In my current game on modern, with several discounts of course, they're 80 gold. 80 gold to see exactly where the enemy troops are? Yes please, even if it gets destroyed immediately.

EDIT- I just got an idea for a cheesy strategy. While building troops with production you could buy a scout every turn. Swarm the enemy with military units and scouts. They will waste time killing the scouts while you get perfect positioning or drown them in ranged attacks. Since they can occupy the same hex as a military unit they won't be in the way.
My original post was a little over the top, I admit. Scouts are indispenible at the beginning of Exploration Age to get to Distant Lands before any military units can cross Deep Ocean. They are also handy to 'scout' ahead of a military force.

But, in Modern Age even the most rickety little biplane can do that better, and attack any enemy they find to soften them up.

I confess, I am at a loss why they didn't provide some kind of Upgrade Path for Scouts that provided them with more Exploration Age and Modern Age utillity.

For instance, most 'scouts' by the Exploration (post-Roman) period were Mounted - more mobility on the map, and maybe more defensive factor representing their ability to Run Away if threatened.

In Modern Age, they could start mounted but by about the middle of the Age upgrade to Armored Cars - fastest ground unit in the game, but very light on combat factors, and by the end of the Age (if anybody ever plays the game that far: I haven't managed to drag it out that much yet) the modern 'scouts' are all Stealthy - Special Forces and similar types who make it their business to Not Be Seen while targeting the enemy.

Lots of potential options to make Scouts more useful throughout the game and more likely to survive more than a sharp glance from a Modern Age or Exploration Age enemy.

I confess, using them as you describe to Spot and Die in Modern Age reminds me too much of US Army artillery Forward Observers in Vietnam (of which my college roommate was one), who had a life expectancy measured in Weeks, not Months, because everybody knew they were too dangerous to leave alive: anybody with a radio next to him would be targeted by every weapon within range. As a game mechanic, it becomes a bit Too Realistic for my taste . . .
 
Don't have Civ 7 but have watched some videos. Is there a way to check your unit list? It seemed like that wasn't something in the game at least at launch. So if you set a Scout to auto explore, would there even be a way to find it and take it off auto explore without having to manually scan around the map and find the Scout in the current state of the game?

You can find your unit list in the bottom of the yields screen.

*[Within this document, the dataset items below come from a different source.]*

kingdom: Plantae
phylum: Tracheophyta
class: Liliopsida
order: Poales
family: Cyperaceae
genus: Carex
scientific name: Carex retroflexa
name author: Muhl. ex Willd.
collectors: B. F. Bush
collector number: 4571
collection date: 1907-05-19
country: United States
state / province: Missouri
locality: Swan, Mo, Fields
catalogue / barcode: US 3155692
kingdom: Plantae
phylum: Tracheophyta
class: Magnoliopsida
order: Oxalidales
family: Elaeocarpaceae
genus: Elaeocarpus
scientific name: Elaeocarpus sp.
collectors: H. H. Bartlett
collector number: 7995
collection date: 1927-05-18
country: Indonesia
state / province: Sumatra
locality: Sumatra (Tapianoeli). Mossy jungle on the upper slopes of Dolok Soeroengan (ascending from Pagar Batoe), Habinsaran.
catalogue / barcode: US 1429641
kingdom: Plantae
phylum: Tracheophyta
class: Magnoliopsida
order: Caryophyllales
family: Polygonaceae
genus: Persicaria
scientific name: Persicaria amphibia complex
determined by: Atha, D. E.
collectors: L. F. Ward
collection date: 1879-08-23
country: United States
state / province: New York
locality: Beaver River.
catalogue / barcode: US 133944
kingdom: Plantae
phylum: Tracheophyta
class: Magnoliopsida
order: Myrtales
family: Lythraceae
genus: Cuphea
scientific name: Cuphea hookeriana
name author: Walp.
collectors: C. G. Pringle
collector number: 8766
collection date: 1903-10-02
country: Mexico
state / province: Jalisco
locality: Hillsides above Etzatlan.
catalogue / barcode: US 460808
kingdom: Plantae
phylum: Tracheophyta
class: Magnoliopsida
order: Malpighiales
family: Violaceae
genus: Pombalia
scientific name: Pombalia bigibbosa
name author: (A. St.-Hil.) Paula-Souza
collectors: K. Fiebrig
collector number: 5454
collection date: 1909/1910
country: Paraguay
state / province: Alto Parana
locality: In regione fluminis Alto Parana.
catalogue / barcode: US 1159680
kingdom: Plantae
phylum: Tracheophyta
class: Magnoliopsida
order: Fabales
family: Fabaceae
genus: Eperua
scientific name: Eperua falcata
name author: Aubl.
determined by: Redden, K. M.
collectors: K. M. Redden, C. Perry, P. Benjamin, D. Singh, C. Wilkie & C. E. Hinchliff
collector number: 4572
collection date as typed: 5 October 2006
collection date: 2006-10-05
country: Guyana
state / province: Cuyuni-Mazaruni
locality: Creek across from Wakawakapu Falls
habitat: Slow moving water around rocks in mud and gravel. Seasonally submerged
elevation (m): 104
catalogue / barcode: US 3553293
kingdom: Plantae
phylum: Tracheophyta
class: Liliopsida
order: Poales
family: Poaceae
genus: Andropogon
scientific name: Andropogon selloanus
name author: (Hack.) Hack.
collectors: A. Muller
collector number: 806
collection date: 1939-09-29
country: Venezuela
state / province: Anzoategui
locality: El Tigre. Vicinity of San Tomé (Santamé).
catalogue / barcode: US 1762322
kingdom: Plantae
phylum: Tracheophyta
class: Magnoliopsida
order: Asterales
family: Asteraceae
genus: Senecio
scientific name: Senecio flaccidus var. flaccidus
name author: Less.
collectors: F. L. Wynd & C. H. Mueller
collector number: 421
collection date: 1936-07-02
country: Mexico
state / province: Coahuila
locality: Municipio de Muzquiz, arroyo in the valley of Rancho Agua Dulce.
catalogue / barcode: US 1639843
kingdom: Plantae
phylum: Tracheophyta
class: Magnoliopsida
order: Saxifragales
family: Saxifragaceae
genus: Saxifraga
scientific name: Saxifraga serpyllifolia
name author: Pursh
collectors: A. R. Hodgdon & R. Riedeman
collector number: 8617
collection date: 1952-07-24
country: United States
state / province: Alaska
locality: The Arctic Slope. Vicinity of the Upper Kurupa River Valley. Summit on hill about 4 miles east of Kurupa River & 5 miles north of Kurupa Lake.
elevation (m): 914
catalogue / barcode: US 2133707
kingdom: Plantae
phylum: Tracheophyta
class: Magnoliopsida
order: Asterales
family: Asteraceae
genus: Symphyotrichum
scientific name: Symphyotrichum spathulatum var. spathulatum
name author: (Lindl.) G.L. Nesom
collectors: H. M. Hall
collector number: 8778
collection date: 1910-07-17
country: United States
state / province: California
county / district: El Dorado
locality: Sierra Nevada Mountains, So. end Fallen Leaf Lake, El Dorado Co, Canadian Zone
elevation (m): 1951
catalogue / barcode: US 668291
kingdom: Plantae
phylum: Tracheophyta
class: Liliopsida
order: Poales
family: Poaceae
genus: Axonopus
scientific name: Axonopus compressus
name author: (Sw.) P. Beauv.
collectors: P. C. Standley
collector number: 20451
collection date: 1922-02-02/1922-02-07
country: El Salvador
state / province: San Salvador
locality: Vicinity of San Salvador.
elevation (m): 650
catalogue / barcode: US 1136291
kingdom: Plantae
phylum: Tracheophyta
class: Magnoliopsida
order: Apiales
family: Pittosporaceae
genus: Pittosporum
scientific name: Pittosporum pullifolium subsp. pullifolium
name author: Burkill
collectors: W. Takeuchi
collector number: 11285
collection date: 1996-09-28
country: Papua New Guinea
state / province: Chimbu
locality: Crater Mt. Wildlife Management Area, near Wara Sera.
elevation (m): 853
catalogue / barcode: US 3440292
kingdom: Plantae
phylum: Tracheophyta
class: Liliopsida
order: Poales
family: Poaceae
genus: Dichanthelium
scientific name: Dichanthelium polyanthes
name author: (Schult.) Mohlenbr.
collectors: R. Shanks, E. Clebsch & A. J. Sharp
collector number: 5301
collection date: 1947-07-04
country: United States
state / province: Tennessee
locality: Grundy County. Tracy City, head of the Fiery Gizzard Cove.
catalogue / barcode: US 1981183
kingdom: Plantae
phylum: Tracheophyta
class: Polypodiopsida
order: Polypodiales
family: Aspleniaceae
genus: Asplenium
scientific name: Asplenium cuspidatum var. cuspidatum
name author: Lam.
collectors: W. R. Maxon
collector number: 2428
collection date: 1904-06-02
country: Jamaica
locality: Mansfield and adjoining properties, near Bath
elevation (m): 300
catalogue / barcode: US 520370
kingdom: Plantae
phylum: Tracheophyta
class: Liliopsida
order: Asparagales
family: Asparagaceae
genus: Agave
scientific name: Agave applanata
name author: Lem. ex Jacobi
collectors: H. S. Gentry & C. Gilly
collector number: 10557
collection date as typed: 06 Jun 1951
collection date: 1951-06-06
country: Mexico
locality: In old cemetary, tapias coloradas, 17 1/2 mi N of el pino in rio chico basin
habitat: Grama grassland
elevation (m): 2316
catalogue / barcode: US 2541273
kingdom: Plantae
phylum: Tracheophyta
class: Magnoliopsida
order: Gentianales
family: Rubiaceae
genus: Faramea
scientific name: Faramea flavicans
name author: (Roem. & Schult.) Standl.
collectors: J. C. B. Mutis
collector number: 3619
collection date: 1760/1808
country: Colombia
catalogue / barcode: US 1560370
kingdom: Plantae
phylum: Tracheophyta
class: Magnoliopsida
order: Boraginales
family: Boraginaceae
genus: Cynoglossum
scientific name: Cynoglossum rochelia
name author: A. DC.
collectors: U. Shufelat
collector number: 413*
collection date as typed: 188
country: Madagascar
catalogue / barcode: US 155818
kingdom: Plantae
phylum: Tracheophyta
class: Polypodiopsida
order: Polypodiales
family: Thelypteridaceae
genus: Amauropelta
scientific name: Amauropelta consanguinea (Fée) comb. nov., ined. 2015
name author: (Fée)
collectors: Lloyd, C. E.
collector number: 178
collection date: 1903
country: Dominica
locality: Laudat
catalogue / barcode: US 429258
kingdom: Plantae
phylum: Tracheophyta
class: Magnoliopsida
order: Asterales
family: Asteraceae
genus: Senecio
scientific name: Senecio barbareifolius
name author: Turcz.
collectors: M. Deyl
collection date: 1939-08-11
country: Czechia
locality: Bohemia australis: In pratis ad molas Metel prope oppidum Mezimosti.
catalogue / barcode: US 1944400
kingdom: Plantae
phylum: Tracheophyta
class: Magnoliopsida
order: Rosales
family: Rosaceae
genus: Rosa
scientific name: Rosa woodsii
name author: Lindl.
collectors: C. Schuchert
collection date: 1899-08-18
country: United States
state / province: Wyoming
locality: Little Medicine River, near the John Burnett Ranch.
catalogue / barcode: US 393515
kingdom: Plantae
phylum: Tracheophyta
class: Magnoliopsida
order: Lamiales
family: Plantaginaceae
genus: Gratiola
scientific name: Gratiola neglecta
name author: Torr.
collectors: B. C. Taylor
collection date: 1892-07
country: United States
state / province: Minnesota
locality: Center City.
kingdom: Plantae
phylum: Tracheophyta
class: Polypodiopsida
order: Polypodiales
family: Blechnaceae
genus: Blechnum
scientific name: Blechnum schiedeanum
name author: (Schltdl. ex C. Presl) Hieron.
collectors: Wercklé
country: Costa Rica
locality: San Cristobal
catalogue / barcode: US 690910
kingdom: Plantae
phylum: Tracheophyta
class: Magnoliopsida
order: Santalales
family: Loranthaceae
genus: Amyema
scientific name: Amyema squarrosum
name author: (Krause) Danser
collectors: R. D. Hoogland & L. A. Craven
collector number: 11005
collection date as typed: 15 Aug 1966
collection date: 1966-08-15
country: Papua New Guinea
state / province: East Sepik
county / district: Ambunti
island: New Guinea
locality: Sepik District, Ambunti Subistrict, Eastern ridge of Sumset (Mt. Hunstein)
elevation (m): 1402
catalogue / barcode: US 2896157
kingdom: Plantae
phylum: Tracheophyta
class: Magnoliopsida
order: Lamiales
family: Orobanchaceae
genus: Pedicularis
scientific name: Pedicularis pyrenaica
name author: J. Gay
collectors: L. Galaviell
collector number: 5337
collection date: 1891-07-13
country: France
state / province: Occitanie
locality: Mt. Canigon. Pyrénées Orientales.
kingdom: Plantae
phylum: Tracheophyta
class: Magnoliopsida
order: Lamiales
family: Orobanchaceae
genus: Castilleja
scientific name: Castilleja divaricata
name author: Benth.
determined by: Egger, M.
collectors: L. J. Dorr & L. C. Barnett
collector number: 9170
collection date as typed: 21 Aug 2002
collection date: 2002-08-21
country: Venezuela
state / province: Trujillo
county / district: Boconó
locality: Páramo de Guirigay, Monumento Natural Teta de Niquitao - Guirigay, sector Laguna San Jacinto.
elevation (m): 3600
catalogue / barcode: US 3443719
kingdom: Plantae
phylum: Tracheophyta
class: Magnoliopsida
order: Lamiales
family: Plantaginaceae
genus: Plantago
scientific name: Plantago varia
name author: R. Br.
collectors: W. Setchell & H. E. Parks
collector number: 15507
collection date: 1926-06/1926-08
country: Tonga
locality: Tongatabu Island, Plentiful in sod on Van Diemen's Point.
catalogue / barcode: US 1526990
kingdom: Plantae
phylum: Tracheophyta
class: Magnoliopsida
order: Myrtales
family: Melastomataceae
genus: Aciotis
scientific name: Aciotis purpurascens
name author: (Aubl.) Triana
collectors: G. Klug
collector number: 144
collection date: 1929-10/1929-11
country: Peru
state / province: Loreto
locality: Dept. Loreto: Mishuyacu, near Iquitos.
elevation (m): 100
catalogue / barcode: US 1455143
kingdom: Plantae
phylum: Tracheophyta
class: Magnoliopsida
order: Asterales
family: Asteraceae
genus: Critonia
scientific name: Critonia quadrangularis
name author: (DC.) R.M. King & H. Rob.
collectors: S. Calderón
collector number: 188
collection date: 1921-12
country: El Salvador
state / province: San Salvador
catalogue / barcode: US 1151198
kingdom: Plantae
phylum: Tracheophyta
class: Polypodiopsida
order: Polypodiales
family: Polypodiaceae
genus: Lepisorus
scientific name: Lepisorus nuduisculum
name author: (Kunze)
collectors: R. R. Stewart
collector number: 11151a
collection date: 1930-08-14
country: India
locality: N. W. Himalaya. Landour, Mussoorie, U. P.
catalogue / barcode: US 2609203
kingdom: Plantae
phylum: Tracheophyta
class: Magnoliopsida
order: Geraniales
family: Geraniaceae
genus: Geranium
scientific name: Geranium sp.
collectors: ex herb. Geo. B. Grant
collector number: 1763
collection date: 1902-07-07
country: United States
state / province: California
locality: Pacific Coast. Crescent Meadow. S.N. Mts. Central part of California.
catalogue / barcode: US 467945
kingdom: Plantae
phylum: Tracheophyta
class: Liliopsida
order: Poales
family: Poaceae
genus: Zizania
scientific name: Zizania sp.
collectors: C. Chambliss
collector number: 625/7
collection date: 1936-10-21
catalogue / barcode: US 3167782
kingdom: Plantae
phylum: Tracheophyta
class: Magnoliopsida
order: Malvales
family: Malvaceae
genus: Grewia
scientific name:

It doesn't list them individually though, just says 5 Scouts for example. And inexplicably you can't click on them to find or select the unit. There are so many QOL features that were in the last three games missing. I made a thread about hotkeys. Civ 7 has about 10 and 5 of them are just about worthless. Versus like 30 hotkeys in earlier games.

I think whoever designed the keyboard input (and the UI) have never played a Civilization game in their lives. Maybe they didn't want PC version to have more controls than console, which is just gross.

To directly answer your question- No.